The sparkline at right summarizes the general shape of the data completeness and points out the rows with the maximum and minimum nullity in the dataset.

This visualization will comfortably accommodate up to 50 labelled variables. Past that range labels begin to overlap or become unreadable, and by default large displays omit them.

If you are working with time-series data, you can specify a periodicity using the freq keyword parameter:

>>> null_pattern = (np.random.random(1000).reshape((50, 20)) > 0.5).astype(bool)
>>> null_pattern = pd.DataFrame(null_pattern).replace({False: None})
>>> msno.matrix(null_pattern.set_index(pd.period_range('1/1/2011', '2/1/2015', freq='M')) , freq='BQ')

alt text

Bar Chart

msno.bar is a simple visualization of nullity by column:

>>> msno.bar(collisions.sample(1000))

alt text

You can switch to a logarithmic scale by specifying log=True. bar provides the same information as matrix, but in a simpler format.

Heatmap

The missingno correlation heatmap measures nullity correlation: how strongly the presence or absence of one variable affects the presence of another:

>>> msno.heatmap(collisions)

alt text

In this example, it seems that reports which are filed with an OFF STREET NAME variable are less likely to have complete geographic data.

Nullity correlation ranges from -1 (if one variable appears the other definitely does not) to 0 (variables appearing or not appearing have no effect on one another) to 1 (if one variable appears the other definitely also does).
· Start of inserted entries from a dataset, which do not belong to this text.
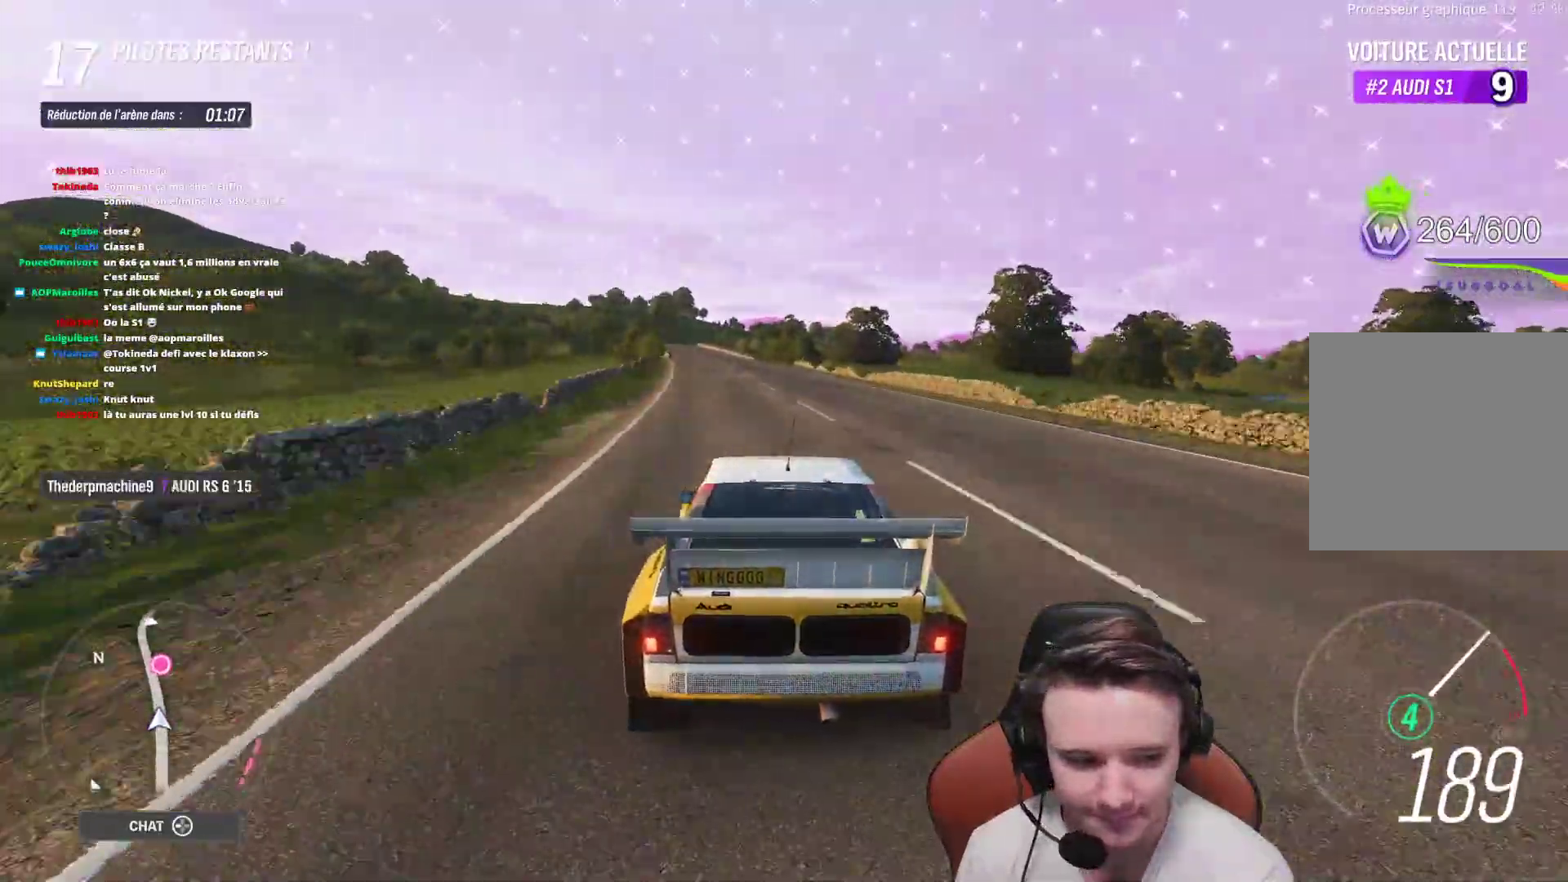
{"buttons": ["R2"], "left_stick": "center", "right_stick": "center", "events": [[133, "left_stick", "center"], [200, "left_stick", "up-left"], [350, "left_stick", "center"]]}
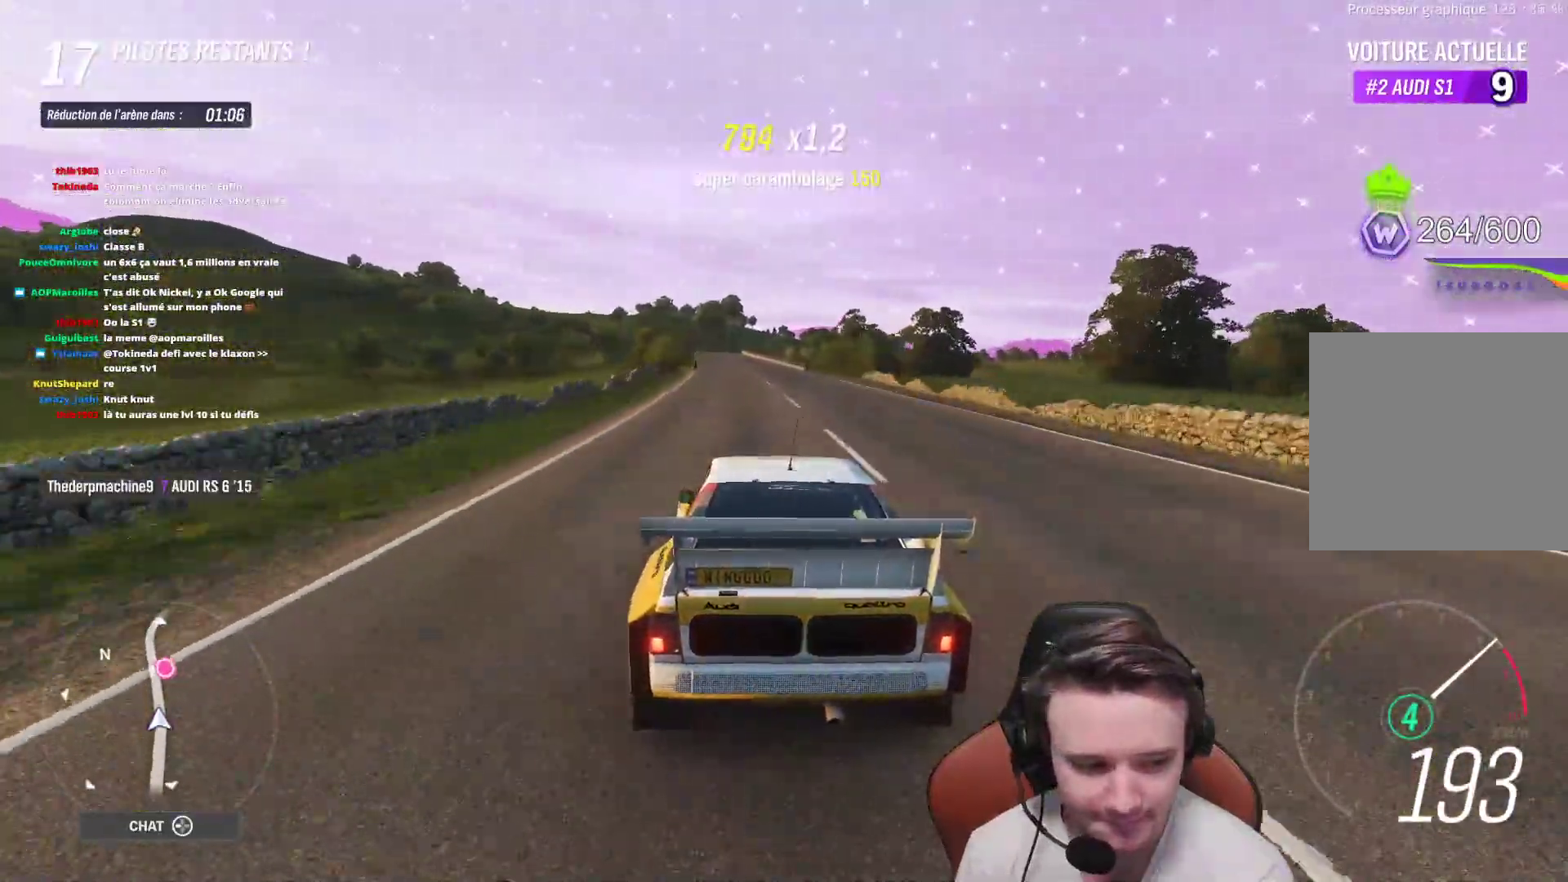
{"buttons": ["R2"], "left_stick": "center", "right_stick": "center", "events": [[167, "left_stick", "up-left"], [317, "left_stick", "center"]]}
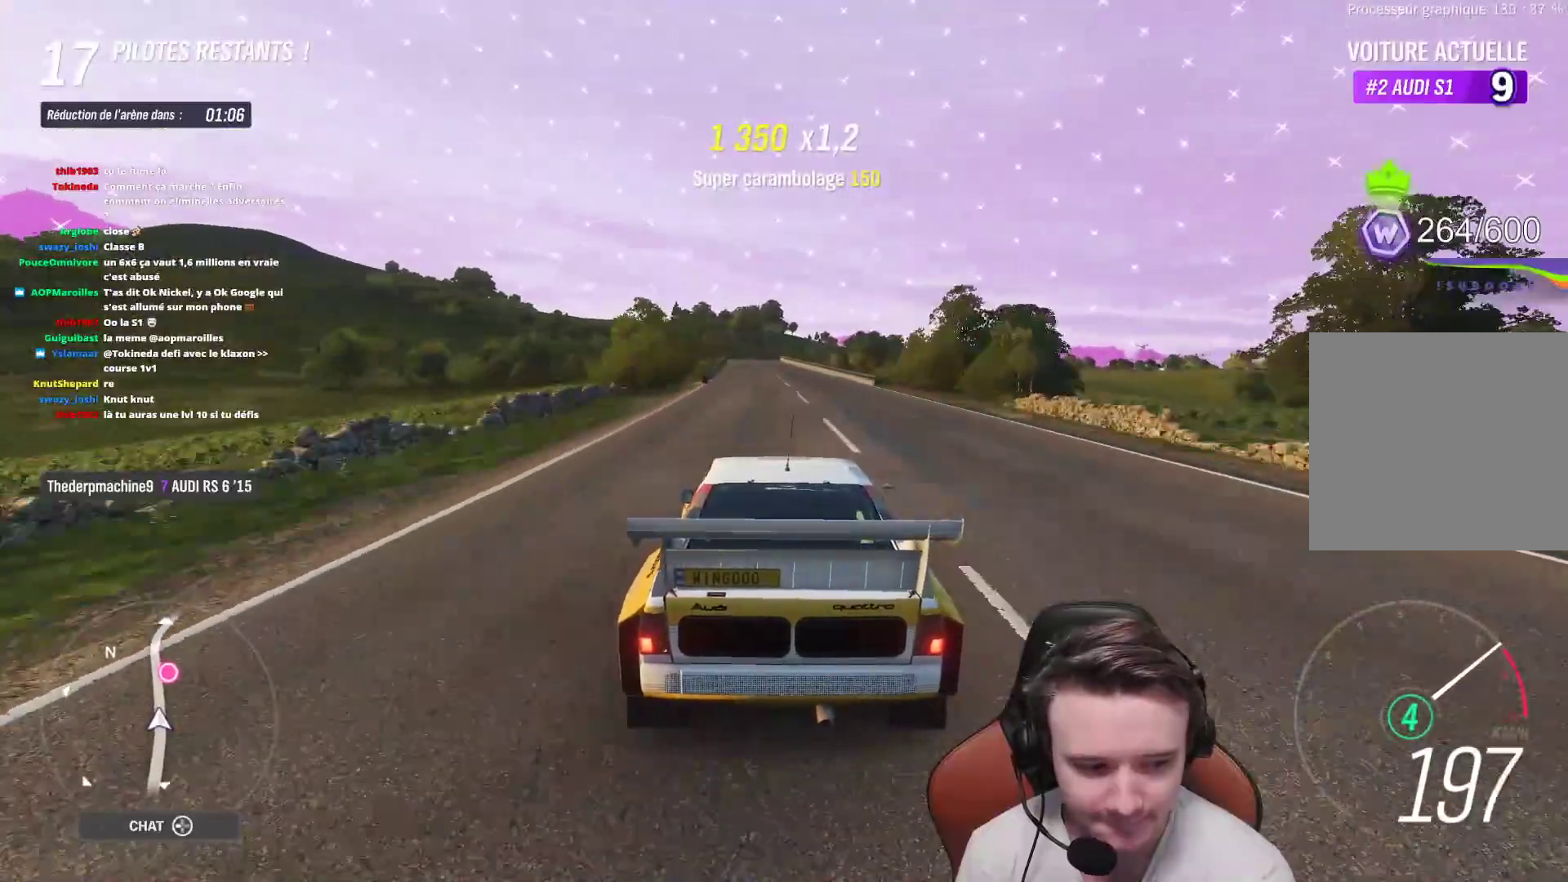
{"buttons": ["R2"], "left_stick": "center", "right_stick": "center", "events": [[167, "left_stick", "up-left"], [183, "B", "down"], [317, "B", "up"], [333, "left_stick", "center"]]}
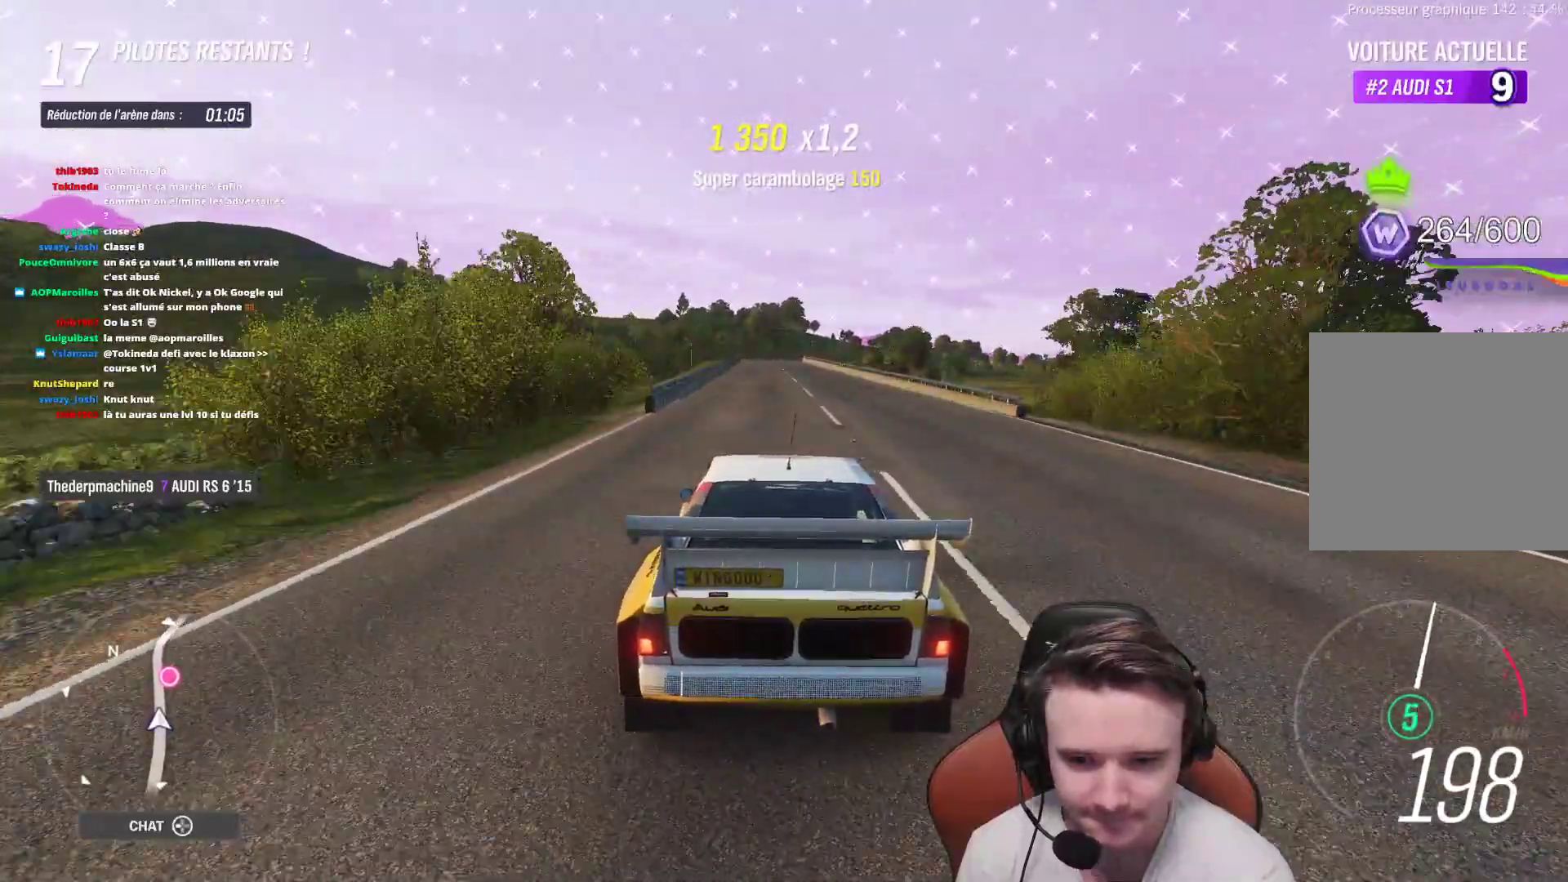
{"buttons": ["R2"], "left_stick": "center", "right_stick": "center", "events": [[117, "left_stick", "right"], [200, "left_stick", "center"]]}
Variables that are always full or always empty have no meaningful correlation, and so are silently removed from the visualization—in this case for instance the datetime and injury number columns, which are completely filled, are not included.

Entries marked <1 or >-1 have a correlation that is close to being exactingly negative or positive, but is still not quite perfectly so. This points to a small number of records in the dataset which are erroneous. For example, in this dataset the correlation between VEHICLE CODE TYPE 3 and CONTRIBUTING FACTOR VEHICLE 3 is <1, indicating that, contrary to our expectation, there are a few records which have one or the other, but not both. These cases will require special attention.

The heatmap works great for picking out data completeness relationships between variable pairs, but its explanatory power is limited when it comes to larger relationships and it has no particular support for extremely large datasets.

Dendrogram

The dendrogram allows you to more fully correlate variable completion, revealing trends deeper than the pairwise ones visible in the correlation heatmap:

>>> msno.dendrogram(collisions)

alt text

The dendrogram uses a hierarchical clustering algorithm (courtesy of scipy) to bin variables against one another by their nullity correlation (measured in terms of binary distance). At each step of the tree the variables are split up based on which combination minimizes the distance of the remaining clusters. The more monotone the set of variables, the closer their total distance is to zero, and the closer their average distance (the y-axis) is to zero.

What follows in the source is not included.